## Brief
Please give the number of lines in the records below that include "living", with no other output.

## Data excerpts

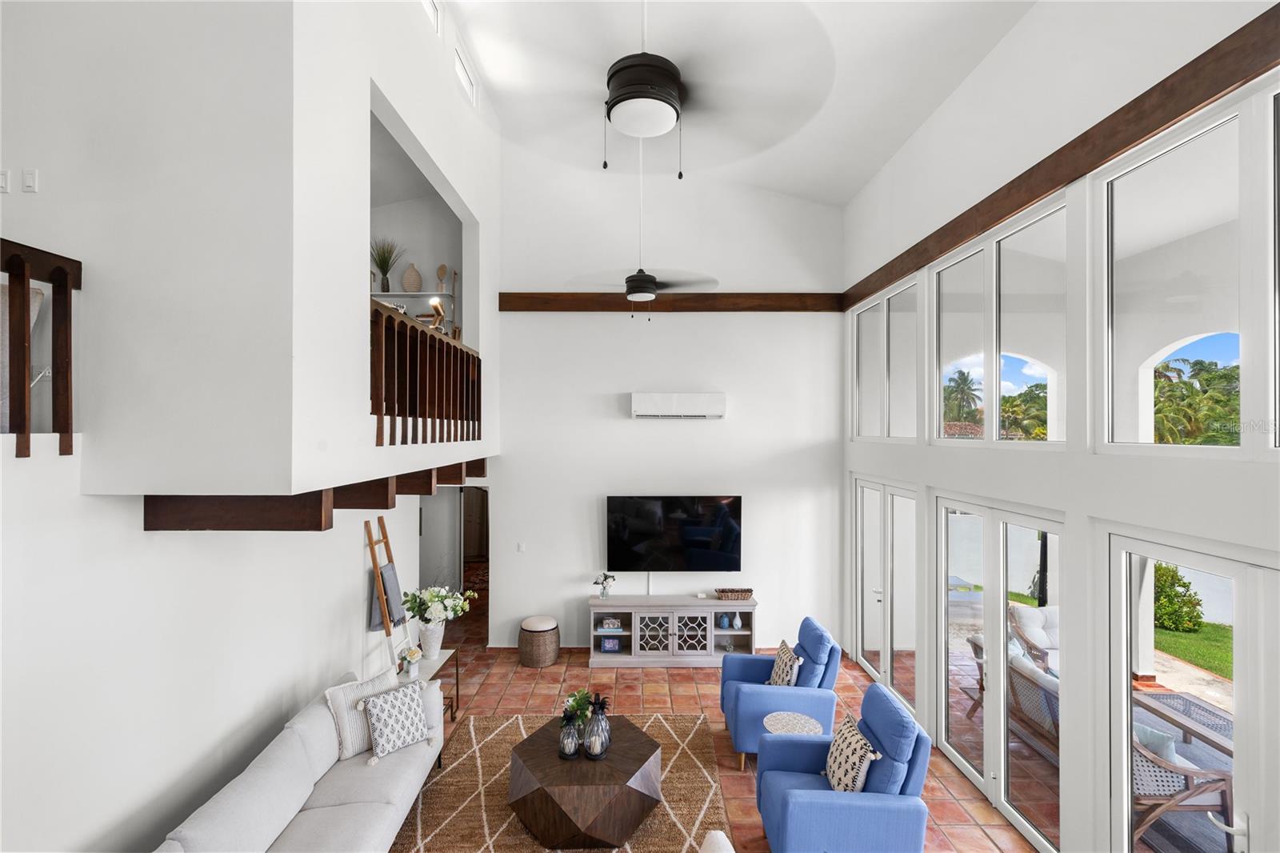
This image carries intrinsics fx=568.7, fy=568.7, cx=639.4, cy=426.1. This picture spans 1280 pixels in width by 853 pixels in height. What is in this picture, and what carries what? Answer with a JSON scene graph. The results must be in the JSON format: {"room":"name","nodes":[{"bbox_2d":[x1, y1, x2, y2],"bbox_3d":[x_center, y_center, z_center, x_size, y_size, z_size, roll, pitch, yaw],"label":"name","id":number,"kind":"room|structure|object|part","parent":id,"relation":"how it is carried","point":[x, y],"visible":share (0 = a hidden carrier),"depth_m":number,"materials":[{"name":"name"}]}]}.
{"room":"living room","nodes":[
{"label":"living room","id":0,"kind":"room"},
{"bbox_2d":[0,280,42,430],"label":"chair","id":1,"kind":"object","parent":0,"point":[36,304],"visible":0.58,"depth_m":2.42,"materials":[{"name":"fabric"}]},
{"bbox_2d":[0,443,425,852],"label":"left wall","id":2,"kind":"structure","parent":0,"point":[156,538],"depth_m":2.82,"materials":[{"name":"white paint"}]},
{"bbox_2d":[0,237,83,454],"bbox_3d":[-2.490,-0.320,0.937,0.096,0.920,3.028,0,0,0],"label":"stair railing","id":3,"kind":"object","parent":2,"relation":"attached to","point":[66,351],"visible":0.96,"depth_m":2.31,"materials":[{"name":"brown wood"}]},
{"bbox_2d":[364,513,411,670],"bbox_3d":[-2.164,1.686,4.893,0.349,1.827,0.414,0,0,0],"label":"blanket ladder","id":4,"kind":"object","parent":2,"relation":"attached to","point":[389,632],"visible":0.73,"depth_m":4.84,"materials":[{"name":"brown wood"}]},
{"bbox_2d":[366,560,407,630],"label":"throw blanket","id":5,"kind":"object","parent":4,"relation":"hanging from","point":[392,580],"visible":0.67,"depth_m":4.92,"materials":[{"name":"grey fabric"}]},
{"bbox_2d":[0,0,502,502],"bbox_3d":[-2.990,-1.494,2.651,2.543,4.783,0.167,0,0,0],"label":"upper left wall","id":6,"kind":"structure","parent":0,"point":[369,75],"depth_m":2.62,"materials":[{"name":"white paint"}]},
{"bbox_2d":[0,168,10,193],"bbox_3d":[-2.982,-1.141,2.650,0.066,0.106,0.013,0,0,0],"label":"light switch","id":7,"kind":"object","parent":6,"relation":"attached to","point":[1,182],"visible":0.99,"depth_m":2.65,"materials":[{"name":"white plastic"}]},
{"bbox_2d":[21,168,38,192],"bbox_3d":[-2.869,-1.148,2.667,0.070,0.108,0.013,0,0,0],"label":"light switch","id":8,"kind":"object","parent":6,"relation":"attached to","point":[29,182],"visible":0.98,"depth_m":2.66,"materials":[{"name":"white plastic"}]},
{"bbox_2d":[143,461,487,531],"bbox_3d":[-1.863,0.394,4.247,1.039,0.249,3.273,0,0,0],"label":"wooden beam","id":9,"kind":"structure","parent":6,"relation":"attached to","point":[386,501],"depth_m":2.79,"materials":[{"name":"brown wood"}]},
{"bbox_2d":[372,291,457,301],"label":"wall shelf","id":10,"kind":"object","parent":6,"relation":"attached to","point":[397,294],"visible":0.6,"depth_m":6.15,"materials":[{"name":"white"}]},
{"bbox_2d":[370,236,402,292],"bbox_3d":[-2.865,-1.800,6.361,0.493,0.625,0.470,0,0,0],"label":"potted plant","id":11,"kind":"object","parent":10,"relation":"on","point":[386,259],"visible":0.84,"depth_m":6.34,"materials":[{"name":"green plant"}]},
{"bbox_2d":[400,263,422,292],"bbox_3d":[-2.547,-1.636,6.352,0.217,0.325,0.214,0,0,0],"label":"vase","id":12,"kind":"object","parent":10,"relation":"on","point":[409,274],"visible":0.95,"depth_m":6.29,"materials":[{"name":"beige ceramic"}]},
{"bbox_2d":[435,264,448,292],"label":"decorative sculpture","id":13,"kind":"object","parent":10,"relation":"on","point":[442,270],"visible":0.94,"depth_m":6.48,"materials":[{"name":"brown wood"}]},
{"bbox_2d":[369,300,482,446],"bbox_3d":[-1.671,-0.364,4.668,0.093,0.991,2.824,0,0,0],"label":"wooden railing","id":14,"kind":"object","parent":6,"relation":"attached to","point":[446,346],"visible":0.71,"depth_m":4.26,"materials":[{"name":"brown wood"}]},
{"bbox_2d":[421,0,441,34],"bbox_3d":[-1.660,-3.255,4.109,0.084,0.400,0.903,0,0,0],"label":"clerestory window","id":15,"kind":"structure","parent":6,"relation":"in","point":[434,14],"depth_m":4.51,"materials":[{"name":"white"}]},
{"bbox_2d":[452,42,476,105],"bbox_3d":[-1.630,-3.155,5.156,0.065,0.349,0.579,0,0,0],"label":"clerestory window","id":16,"kind":"structure","parent":6,"relation":"in","point":[466,83],"depth_m":5.22,"materials":[{"name":"white"}]},
{"bbox_2d":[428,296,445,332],"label":"table lamp","id":17,"kind":"object","parent":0,"point":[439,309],"visible":0.61,"depth_m":5.20,"materials":[{"name":"metal"}]},
{"bbox_2d":[491,152,840,653],"bbox_3d":[-0.013,-0.473,6.747,4.791,6.072,0.178,0,0,0],"label":"back wall","id":18,"kind":"structure","parent":0,"point":[507,493],"depth_m":6.67,"materials":[{"name":"white paint"}]},
{"bbox_2d":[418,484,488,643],"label":"doorway","id":19,"kind":"object","parent":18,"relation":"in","point":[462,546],"visible":0.51,"depth_m":7.04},
{"bbox_2d":[516,541,526,551],"bbox_3d":[-1.369,1.396,6.551,0.086,0.121,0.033,0,0,0],"label":"light switch","id":20,"kind":"object","parent":18,"relation":"attached to","point":[522,548],"visible":0.98,"depth_m":6.55,"materials":[{"name":"white plastic"}]},
{"bbox_2d":[495,292,840,310],"bbox_3d":[0.349,-1.455,6.652,3.876,0.198,0.144,0,0,0],"label":"wood beam","id":21,"kind":"structure","parent":18,"relation":"attached to","point":[785,306],"depth_m":6.58,"materials":[{"name":"brown wood"}]},
{"bbox_2d":[606,495,742,570],"bbox_3d":[0.404,1.253,6.612,1.556,0.892,0.080,0,0,0],"label":"television","id":22,"kind":"object","parent":18,"relation":"attached to","point":[687,543],"visible":0.99,"depth_m":6.56,"materials":[{"name":"black glass"}]},
{"bbox_2d":[629,391,726,418],"bbox_3d":[0.436,-0.236,6.478,1.054,0.291,0.205,0,0,0],"label":"air conditioner","id":23,"kind":"object","parent":18,"relation":"attached to","point":[642,409],"visible":0.98,"depth_m":6.37,"materials":[{"name":"white plastic"}]},
{"bbox_2d":[400,602,1045,852],"bbox_3d":[-0.568,2.701,3.752,7.189,0.112,11.264,0,0,0],"label":"tile floor","id":24,"kind":"structure","parent":0,"point":[682,697],"depth_m":5.41,"materials":[{"name":"orange tile"}]},
{"bbox_2d":[154,664,446,852],"bbox_3d":[-1.878,2.184,3.223,0.935,0.865,2.368,0,0,0],"label":"sofa","id":25,"kind":"object","parent":24,"relation":"on","point":[342,806],"visible":0.86,"depth_m":3.31,"materials":[{"name":"fabric"}]},
{"bbox_2d":[324,668,400,761],"bbox_3d":[-1.860,1.951,3.898,0.259,0.449,0.506,0,0,38],"label":"throw pillow","id":26,"kind":"object","parent":25,"relation":"on","point":[344,722],"visible":0.59,"depth_m":3.76,"materials":[{"name":"white fabric"}]},
{"bbox_2d":[360,678,433,762],"bbox_3d":[-1.632,1.975,3.849,0.240,0.395,0.455,0,0,40],"label":"throw pillow","id":27,"kind":"object","parent":25,"relation":"on","point":[377,717],"visible":1,"depth_m":3.78,"materials":[{"name":"white fabric"}]},
{"bbox_2d":[404,647,460,718],"bbox_3d":[-1.933,2.393,5.108,0.430,0.551,0.709,0,0,0],"label":"side table","id":28,"kind":"object","parent":24,"relation":"on","point":[454,652],"visible":0.35,"depth_m":5.17,"materials":[{"name":"wood"}]},
{"bbox_2d":[398,644,423,676],"bbox_3d":[-1.935,1.979,4.811,0.199,0.237,0.204,0,0,0],"label":"flower vase","id":29,"kind":"object","parent":28,"relation":"on","point":[414,654],"visible":0.94,"depth_m":4.78,"materials":[{"name":"white plant"}]},
{"bbox_2d":[418,619,445,657],"bbox_3d":[-1.882,1.924,5.148,0.215,0.292,0.217,0,0,0],"label":"vase","id":30,"kind":"object","parent":28,"relation":"on","point":[432,635],"visible":0.86,"depth_m":5.08,"materials":[{"name":"white ceramic"}]},
{"bbox_2d":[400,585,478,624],"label":"flower bouquet","id":31,"kind":"object","parent":30,"relation":"in","point":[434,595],"visible":0.89,"depth_m":5.12,"materials":[{"name":"white plant"}]},
{"bbox_2d":[518,614,559,666],"bbox_3d":[-1.133,2.402,6.396,0.450,0.470,0.457,0,0,0],"label":"wicker stool","id":32,"kind":"object","parent":24,"relation":"on","point":[554,647],"visible":0.99,"depth_m":6.24,"materials":[{"name":"wicker"}]},
{"bbox_2d":[387,712,731,852],"bbox_3d":[-0.596,2.633,3.670,2.420,0.014,3.085,0,0,0],"label":"rug","id":33,"kind":"object","parent":24,"relation":"on","point":[499,737],"visible":0.71,"depth_m":4.06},
{"bbox_2d":[507,715,663,849],"bbox_3d":[-0.352,2.410,3.879,1.060,0.429,1.042,0,0,0],"label":"coffee table","id":34,"kind":"object","parent":33,"relation":"on","point":[530,752],"visible":0.91,"depth_m":3.56,"materials":[{"name":"brown wood"}]},
{"bbox_2d":[557,708,581,758],"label":"pineapple candle holder","id":35,"kind":"object","parent":34,"relation":"on","point":[565,752],"visible":0.99,"depth_m":3.81,"materials":[{"name":"glass"}]},
{"bbox_2d":[562,688,597,729],"bbox_3d":[-0.424,2.072,4.148,0.276,0.277,0.279,0,0,0],"label":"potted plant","id":36,"kind":"object","parent":34,"relation":"on","point":[574,699],"visible":0.6,"depth_m":4.12,"materials":[{"name":"green plant"}]},
{"bbox_2d":[582,691,611,758],"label":"pineapple candle holder","id":37,"kind":"object","parent":34,"relation":"on","point":[594,727],"visible":1,"depth_m":3.77,"materials":[{"name":"glass"}]},
{"bbox_2d":[699,829,735,852],"bbox_3d":[0.269,2.210,2.383,0.724,0.663,0.730,0,0,0],"label":"white chair","id":38,"kind":"object","parent":33,"relation":"on","point":[718,849],"visible":0.99,"depth_m":2.60,"materials":[{"name":"white fabric"}]},
{"bbox_2d":[588,595,757,666],"bbox_3d":[0.366,2.315,6.452,1.876,0.673,0.451,0,0,0],"label":"tv console","id":39,"kind":"object","parent":24,"relation":"on","point":[622,658],"visible":0.94,"depth_m":6.27,"materials":[{"name":"wood"}]},
{"bbox_2d":[593,572,615,598],"bbox_3d":[-0.403,1.810,6.458,0.246,0.296,0.198,0,0,0],"label":"flower vase","id":40,"kind":"object","parent":39,"relation":"on","point":[594,582],"visible":0.99,"depth_m":6.44,"materials":[{"name":"clear glass"}]},
{"bbox_2d":[600,636,620,651],"bbox_3d":[-0.335,2.453,6.424,0.193,0.147,0.067,0,0,0],"label":"picture frame","id":41,"kind":"object","parent":39,"relation":"in","point":[610,642],"visible":0.99,"depth_m":6.39,"materials":[{"name":"blue"}]},
{"bbox_2d":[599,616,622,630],"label":"decorative box","id":42,"kind":"object","parent":39,"relation":"in","point":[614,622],"visible":0.98,"depth_m":6.45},
{"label":"glass door","id":43,"kind":"part","parent":39,"relation":"part of","materials":[{"name":"grey glass"}]},
{"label":"glass door","id":44,"kind":"part","parent":39,"relation":"part of","materials":[{"name":"glass"}]},
{"bbox_2d":[716,612,731,628],"bbox_3d":[0.960,2.184,6.406,0.123,0.158,0.117,0,0,0],"label":"blue vase","id":45,"kind":"object","parent":39,"relation":"in","point":[725,620],"visible":0.99,"depth_m":6.37,"materials":[{"name":"blue ceramic"}]},
{"bbox_2d":[714,587,754,600],"bbox_3d":[1.078,1.922,6.523,0.427,0.095,0.189,0,0,0],"label":"basket","id":46,"kind":"object","parent":39,"relation":"on","point":[747,595],"visible":0.99,"depth_m":6.45,"materials":[{"name":"brown wicker"}]},
{"bbox_2d":[717,616,839,768],"bbox_3d":[1.141,2.152,4.764,0.935,0.977,0.868,0,0,0],"label":"blue armchair","id":47,"kind":"object","parent":24,"relation":"on","point":[750,674],"visible":0.74,"depth_m":4.47,"materials":[{"name":"blue fabric"}]},
{"bbox_2d":[766,639,803,686],"bbox_3d":[1.208,2.048,4.774,0.201,0.382,0.442,0,0,0],"label":"throw pillow","id":48,"kind":"object","parent":47,"relation":"on","point":[778,665],"visible":0.77,"depth_m":4.69,"materials":[{"name":"fabric"}]},
{"bbox_2d":[763,710,824,734],"bbox_3d":[1.129,2.406,4.170,0.442,0.477,0.434,0,0,0],"label":"side table","id":49,"kind":"object","parent":24,"relation":"on","point":[785,717],"visible":0.54,"depth_m":4.19,"materials":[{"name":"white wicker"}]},
{"bbox_2d":[752,680,933,852],"bbox_3d":[1.194,2.137,3.488,0.942,0.958,0.893,0,0,0],"label":"blue armchair","id":50,"kind":"object","parent":24,"relation":"on","point":[785,804],"visible":0.95,"depth_m":3.19,"materials":[{"name":"blue fabric"}]},
{"bbox_2d":[823,713,880,792],"bbox_3d":[1.274,2.029,3.456,0.217,0.403,0.472,0,0,0],"label":"throw pillow","id":51,"kind":"object","parent":50,"relation":"on","point":[860,742],"visible":0.89,"depth_m":3.37,"materials":[{"name":"fabric"}]},
{"bbox_2d":[442,0,1035,205],"bbox_3d":[-0.035,-3.136,2.892,5.826,1.085,8.465,0,0,0],"label":"ceiling","id":52,"kind":"structure","parent":0,"point":[878,165],"depth_m":4.73,"materials":[{"name":"white paint"}]},
{"bbox_2d":[572,141,719,315],"bbox_3d":[0.053,-1.834,4.896,1.209,1.794,1.217,0,0,0],"label":"ceiling fan","id":53,"kind":"object","parent":52,"relation":"hanging from","point":[650,279],"visible":0.97,"depth_m":4.85,"materials":[{"name":"black metal"}]},
{"bbox_2d":[482,0,835,178],"bbox_3d":[0.010,-2.112,3.005,1.769,1.527,1.822,0,0,-35],"label":"ceiling fan","id":54,"kind":"object","parent":52,"relation":"hanging from","point":[667,125],"visible":0.99,"depth_m":2.83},
{"bbox_2d":[841,1,1279,850],"bbox_3d":[2.570,-0.018,2.818,0.176,5.437,8.563,0,0,0],"label":"right wall","id":55,"kind":"structure","parent":0,"point":[1186,463],"depth_m":3.34,"materials":[{"name":"white paint"}]},
{"bbox_2d":[850,276,919,442],"bbox_3d":[2.477,-0.584,5.729,0.109,1.513,1.691,0,0,0],"label":"window","id":56,"kind":"structure","parent":55,"relation":"in","point":[875,312],"depth_m":5.68,"materials":[{"name":"glass"}]},
{"bbox_2d":[852,476,918,711],"bbox_3d":[2.472,1.592,5.766,0.127,2.116,1.649,0,0,0],"label":"french door","id":57,"kind":"structure","parent":55,"relation":"in","point":[858,595],"depth_m":5.66,"materials":[{"name":"white glass"}]},
{"bbox_2d":[928,195,1067,446],"bbox_3d":[2.555,-0.590,4.160,0.111,1.502,1.794,0,0,0],"label":"window","id":58,"kind":"structure","parent":55,"relation":"in","point":[998,346],"depth_m":4.03,"materials":[{"name":"glass"}]},
{"bbox_2d":[937,492,1064,848],"bbox_3d":[2.537,1.588,4.060,0.128,2.098,1.589,0,0,0],"label":"glass door","id":59,"kind":"structure","parent":55,"relation":"in","point":[1000,620],"depth_m":3.99,"materials":[{"name":"glass"}]},
{"bbox_2d":[843,2,1279,310],"bbox_3d":[2.457,-1.500,2.833,0.097,0.205,7.703,0,0,0],"label":"wood beam","id":60,"kind":"structure","parent":55,"relation":"attached to","point":[1234,81],"depth_m":2.92,"materials":[{"name":"brown wood"}]},
{"bbox_2d":[1100,98,1251,456],"bbox_3d":[2.543,-0.594,2.303,0.092,1.493,1.759,0,0,0],"label":"window","id":61,"kind":"structure","parent":55,"relation":"in","point":[1214,257],"depth_m":2.57,"materials":[{"name":"glass"}]},
{"bbox_2d":[1104,528,1279,850],"bbox_3d":[2.495,1.596,2.294,0.138,2.111,1.530,0,0,0],"label":"glass door","id":62,"kind":"structure","parent":55,"relation":"in","point":[1238,575],"depth_m":2.51,"materials":[{"name":"white glass"}]},
{"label":"door handle","id":63,"kind":"part","parent":62,"relation":"part of","materials":[{"name":"metal"}]},
{"bbox_2d":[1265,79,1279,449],"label":"window","id":64,"kind":"structure","parent":55,"relation":"in","point":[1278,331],"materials":[{"name":"glass"}]},
{"label":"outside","id":65,"kind":"structure","parent":0,"visible":0},
{"bbox_2d":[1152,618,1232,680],"label":"lawn","id":66,"kind":"structure","parent":65,"point":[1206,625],"depth_m":7.48,"materials":[{"name":"green plant"}]},
{"label":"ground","id":67,"kind":"structure","parent":65,"visible":0},
{"bbox_2d":[942,367,982,426],"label":"palm tree","id":68,"kind":"object","parent":67,"relation":"on","point":[962,376],"visible":0.65,"materials":[{"name":"plant"}]},
{"bbox_2d":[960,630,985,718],"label":"patio chair","id":69,"kind":"object","parent":67,"relation":"on","point":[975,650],"visible":0.29,"depth_m":5.31,"materials":[{"name":"brown wood"}]},
{"bbox_2d":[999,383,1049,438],"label":"palm tree","id":70,"kind":"object","parent":67,"relation":"on","point":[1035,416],"visible":0.42,"materials":[{"name":"green plant"}]},
{"bbox_2d":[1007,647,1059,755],"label":"outdoor sofa","id":71,"kind":"object","parent":67,"relation":"on","point":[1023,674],"visible":0.33,"depth_m":4.44,"materials":[{"name":"wicker"}]},
{"bbox_2d":[1008,603,1059,671],"bbox_3d":[4.277,2.293,5.743,0.847,0.864,0.869,0,0,0],"label":"patio chair","id":72,"kind":"object","parent":67,"relation":"on","point":[1040,635],"visible":0.4,"depth_m":5.86,"materials":[{"name":"white fabric"}]},
{"bbox_2d":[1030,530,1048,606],"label":"tree trunk","id":73,"kind":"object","parent":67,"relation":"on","point":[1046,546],"visible":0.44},
{"bbox_2d":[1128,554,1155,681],"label":"pillar","id":74,"kind":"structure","parent":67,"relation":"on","point":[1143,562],"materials":[{"name":"white paint"}]},
{"bbox_2d":[1152,560,1203,631],"bbox_3d":[8.095,2.583,8.754,0.800,1.088,0.920,0,0,0],"label":"shrub","id":75,"kind":"object","parent":67,"relation":"on","point":[1178,580],"visible":0.6,"depth_m":8.55,"materials":[{"name":"green plant"}]},
{"bbox_2d":[1128,717,1234,852],"bbox_3d":[3.288,2.232,3.862,0.782,0.879,0.835,0,0,0],"label":"patio chair","id":76,"kind":"object","parent":67,"relation":"on","point":[1221,784],"visible":0.53,"depth_m":3.52,"materials":[{"name":"wicker"}]},
{"bbox_2d":[1132,721,1177,763],"bbox_3d":[3.320,2.147,3.806,0.268,0.334,0.408,0,0,0],"label":"throw pillow","id":77,"kind":"object","parent":76,"relation":"on","point":[1163,737],"visible":0.32,"depth_m":3.66,"materials":[{"name":"fabric"}]},
{"bbox_2d":[1134,688,1234,754],"bbox_3d":[4.523,2.516,4.385,0.731,0.391,1.211,0,0,0],"label":"outdoor table","id":78,"kind":"object","parent":67,"relation":"on","point":[1183,699],"visible":0.65,"depth_m":4.60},
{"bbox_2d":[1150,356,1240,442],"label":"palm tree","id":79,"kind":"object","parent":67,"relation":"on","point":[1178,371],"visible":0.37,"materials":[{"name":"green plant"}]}
]}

## Answer to the problem
2